What the task requires: Output every line of the records below as a numbered list, leaving out any blank lines.

Extracted data:

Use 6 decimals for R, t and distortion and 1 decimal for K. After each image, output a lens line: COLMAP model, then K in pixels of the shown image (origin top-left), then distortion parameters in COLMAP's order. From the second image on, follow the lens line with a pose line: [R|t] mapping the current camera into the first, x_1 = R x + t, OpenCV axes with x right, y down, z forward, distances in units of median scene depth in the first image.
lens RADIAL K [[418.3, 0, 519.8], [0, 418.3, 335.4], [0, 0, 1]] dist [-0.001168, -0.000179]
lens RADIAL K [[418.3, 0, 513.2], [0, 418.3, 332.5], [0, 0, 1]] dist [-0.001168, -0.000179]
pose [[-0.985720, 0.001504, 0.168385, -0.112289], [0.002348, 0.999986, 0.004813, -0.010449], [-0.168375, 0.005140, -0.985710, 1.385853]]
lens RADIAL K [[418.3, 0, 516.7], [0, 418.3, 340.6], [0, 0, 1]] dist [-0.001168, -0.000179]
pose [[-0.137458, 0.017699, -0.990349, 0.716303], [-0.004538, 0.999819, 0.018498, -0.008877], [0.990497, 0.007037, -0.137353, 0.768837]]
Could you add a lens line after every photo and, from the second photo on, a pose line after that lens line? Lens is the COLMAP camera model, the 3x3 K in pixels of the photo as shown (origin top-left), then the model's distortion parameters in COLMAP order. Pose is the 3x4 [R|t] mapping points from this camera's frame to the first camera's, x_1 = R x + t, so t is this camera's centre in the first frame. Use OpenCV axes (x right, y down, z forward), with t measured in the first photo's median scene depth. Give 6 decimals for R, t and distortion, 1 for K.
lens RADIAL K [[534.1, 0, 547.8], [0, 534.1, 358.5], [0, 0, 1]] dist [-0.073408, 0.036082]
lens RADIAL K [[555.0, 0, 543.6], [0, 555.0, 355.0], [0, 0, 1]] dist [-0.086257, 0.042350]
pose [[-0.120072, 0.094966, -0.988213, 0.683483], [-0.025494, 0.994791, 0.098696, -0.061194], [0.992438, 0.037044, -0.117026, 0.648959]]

Solution for this task:
1. Use 6 decimals for R, t and distortion and 1 decimal for K. After each image, output a lens line: COLMAP model, then K in pixels of the shown image (origin top-left), then distortion parameters in COLMAP's order. From the second image on, follow the lens line with a pose line: [R|t] mapping the current camera into the first, x_1 = R x + t, OpenCV axes with x right, y down, z forward, distances in units of median scene depth in the first image.
2. lens RADIAL K [[418.3, 0, 519.8], [0, 418.3, 335.4], [0, 0, 1]] dist [-0.001168, -0.000179]
3. lens RADIAL K [[418.3, 0, 513.2], [0, 418.3, 332.5], [0, 0, 1]] dist [-0.001168, -0.000179]
4. pose [[-0.985720, 0.001504, 0.168385, -0.112289], [0.002348, 0.999986, 0.004813, -0.010449], [-0.168375, 0.005140, -0.985710, 1.385853]]
5. lens RADIAL K [[418.3, 0, 516.7], [0, 418.3, 340.6], [0, 0, 1]] dist [-0.001168, -0.000179]
6. pose [[-0.137458, 0.017699, -0.990349, 0.716303], [-0.004538, 0.999819, 0.018498, -0.008877], [0.990497, 0.007037, -0.137353, 0.768837]]
7. Could you add a lens line after every photo and, from the second photo on, a pose line after that lens line? Lens is the COLMAP camera model, the 3x3 K in pixels of the photo as shown (origin top-left), then the model's distortion parameters in COLMAP order. Pose is the 3x4 [R|t] mapping points from this camera's frame to the first camera's, x_1 = R x + t, so t is this camera's centre in the first frame. Use OpenCV axes (x right, y down, z forward), with t measured in the first photo's median scene depth. Give 6 decimals for R, t and distortion, 1 for K.
8. lens RADIAL K [[534.1, 0, 547.8], [0, 534.1, 358.5], [0, 0, 1]] dist [-0.073408, 0.036082]
9. lens RADIAL K [[555.0, 0, 543.6], [0, 555.0, 355.0], [0, 0, 1]] dist [-0.086257, 0.042350]
10. pose [[-0.120072, 0.094966, -0.988213, 0.683483], [-0.025494, 0.994791, 0.098696, -0.061194], [0.992438, 0.037044, -0.117026, 0.648959]]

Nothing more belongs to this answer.